EXTRACT:
╭──

- Battle of Sherburn in Elmet: Part of First English Civil War
| Date | 15 October 1645 |
| Location | Sherburn in Elmet, Yorkshire, England |
| Result | Parliamentarian victory |

Belligerents
- Royalists: Parliamentarians

Commanders and leaders
- Lord Digby Sir Marmaduke Langdale: Sydnam Poyntz

Strength
- 1,600: 1,250

Casualties and losses
- 40 killed 300–400 prisoners: 10 killed

= Battle of Sherburn in Elmet =

Action fought towards the end of the First English Civil War

The Battle of Sherburn in Elmet was an action fought towards the end of the First English Civil War. A detachment of the English Royalist army led by Lord Digby, King Charles I's Secretary of State, was making a belated attempt to reach Scotland and join forces with the Scottish Royalists. As they moved north through Yorkshire, they were pursued by a Parliamentarian force under Sydnam Poyntz. Poyntz was unaware of the Royalists' position, and the Royalists took the opportunity to ambush and attack a small Parliamentarian detachment at night in the village of Sherburn in Elmet. However, the Royalists then mistook fleeing Parliamentarians for their own men and panicked. In the ensuing flight, several hundred Royalist prisoners were taken. The Parliamentarians also captured Digby's coach, which contained much compromising correspondence.

==Background==
In 1645 the Royalist cause suffered a series of disasters. On 14 June, the Parliamentarian New Model Army destroyed the King's main "Oxford Army" at the Battle of Naseby. The New Model Army then defeated the Royalist "Western Army" under Lord Goring at the Battle of Langport and stormed Bristol on 10 September. On 24 September, the King attempted to relieve Chester but was defeated at the Battle of Rowton Heath.

For much of 1645, one of the King's objectives had been to join forces with the Scottish Royalists under the Marquess of Montrose. The Scottish Covenanters had intervened on the side of the Parliamentarians in late 1643, and had been instrumental in the victory at the Battle of Marston Moor, which gained them supremacy in the north of England. In late 1644 and early 1645, Montrose had won several victories over the Covenanters which eventually put Scotland at his mercy. He then tried to reach England but was defeated at the Battle of Philiphaugh on 13 September. This cost him the hard core of his army, who were slaughtered after laying down their arms. Montrose escaped the battlefield, and tried to raise another army from among some of the Highland clans.

Following his defeat at Rowton Heath, the King had retreated with his remaining 2,400 cavalry to Denbigh. From there, he proceeded east into England, arriving at the Royalist stronghold of Newark-on-Trent on 4 October. On 12 October he left, intending to move north to join Montrose. On 13 October, he held a council of war at Welbeck. Most of the officers who attended were opposed to continuing the march, but the King overruled them. However, the very next day, he received the news of Montrose's defeat at Philiphaugh. The victorious Covenanter cavalry under Sir David Leslie were moving back into the Scottish Borders while the main Covenanter army under the Earl of Leven were on the River Tees, blocking the route north.

╰──

EXERCISES:
1. Quote the passage of the article on the Battle of Sherburn in Elmet starting with "The Battle of Sherburn" and going on through "much compromising correspondence.".
2. In the records, starting with the line with "You are a nurse standing" and going on through the end, replace "examination room" with "consultation room" and give only those lines, leaving everything else unchanged.
The records that follow the article bear no relation to it.

[Spatial grounding records]

╭──

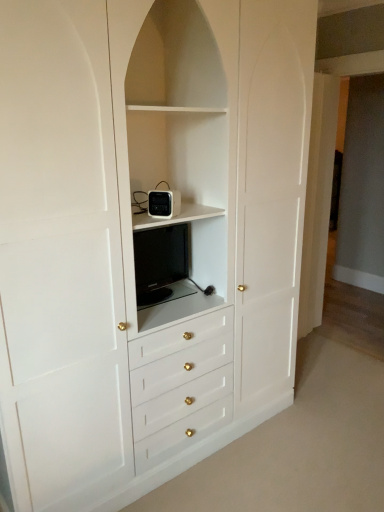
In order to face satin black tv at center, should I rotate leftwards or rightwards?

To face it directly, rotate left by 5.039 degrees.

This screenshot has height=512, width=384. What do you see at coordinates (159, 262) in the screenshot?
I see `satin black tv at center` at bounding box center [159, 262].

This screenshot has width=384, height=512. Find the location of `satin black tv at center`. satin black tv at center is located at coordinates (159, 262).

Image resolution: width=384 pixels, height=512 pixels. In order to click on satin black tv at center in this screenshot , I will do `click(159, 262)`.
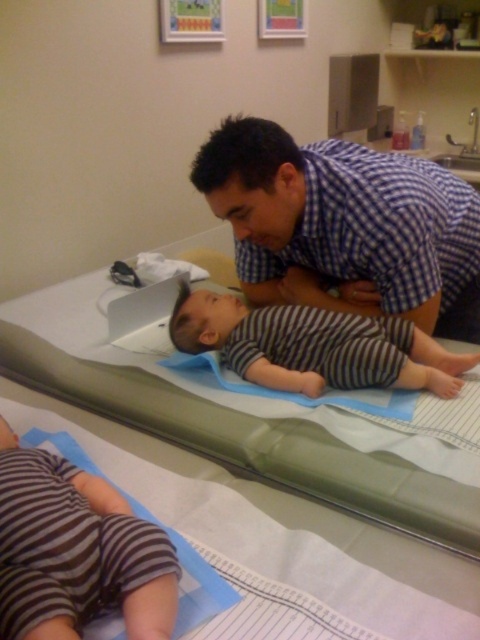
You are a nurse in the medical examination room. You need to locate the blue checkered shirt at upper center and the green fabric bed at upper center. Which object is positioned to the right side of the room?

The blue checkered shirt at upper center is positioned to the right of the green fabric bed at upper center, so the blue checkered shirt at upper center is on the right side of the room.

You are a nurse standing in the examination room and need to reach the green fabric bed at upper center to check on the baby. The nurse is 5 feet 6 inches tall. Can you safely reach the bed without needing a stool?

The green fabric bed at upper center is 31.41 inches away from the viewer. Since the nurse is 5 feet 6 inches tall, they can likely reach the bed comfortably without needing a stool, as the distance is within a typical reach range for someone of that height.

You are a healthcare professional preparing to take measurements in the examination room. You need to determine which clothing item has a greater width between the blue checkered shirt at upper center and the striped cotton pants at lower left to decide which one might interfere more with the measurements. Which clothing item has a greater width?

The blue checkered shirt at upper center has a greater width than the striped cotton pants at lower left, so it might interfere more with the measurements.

╰──

SOLVED PROBLEMS:
1.
The Battle of Sherburn in Elmet was an action fought towards the end of the First English Civil War. A detachment of the English Royalist army led by Lord Digby, King Charles I's Secretary of State, was making a belated attempt to reach Scotland and join forces with the Scottish Royalists. As they moved north through Yorkshire, they were pursued by a Parliamentarian force under Sydnam Poyntz. Poyntz was unaware of the Royalists' position, and the Royalists took the opportunity to ambush and attack a small Parliamentarian detachment at night in the village of Sherburn in Elmet. However, the Royalists then mistook fleeing Parliamentarians for their own men and panicked. In the ensuing flight, several hundred Royalist prisoners were taken. The Parliamentarians also captured Digby's coach, which contained much compromising correspondence.

2.
You are a nurse standing in the consultation room and need to reach the green fabric bed at upper center to check on the baby. The nurse is 5 feet 6 inches tall. Can you safely reach the bed without needing a stool?

The green fabric bed at upper center is 31.41 inches away from the viewer. Since the nurse is 5 feet 6 inches tall, they can likely reach the bed comfortably without needing a stool, as the distance is within a typical reach range for someone of that height.

You are a healthcare professional preparing to take measurements in the consultation room. You need to determine which clothing item has a greater width between the blue checkered shirt at upper center and the striped cotton pants at lower left to decide which one might interfere more with the measurements. Which clothing item has a greater width?

The blue checkered shirt at upper center has a greater width than the striped cotton pants at lower left, so it might interfere more with the measurements.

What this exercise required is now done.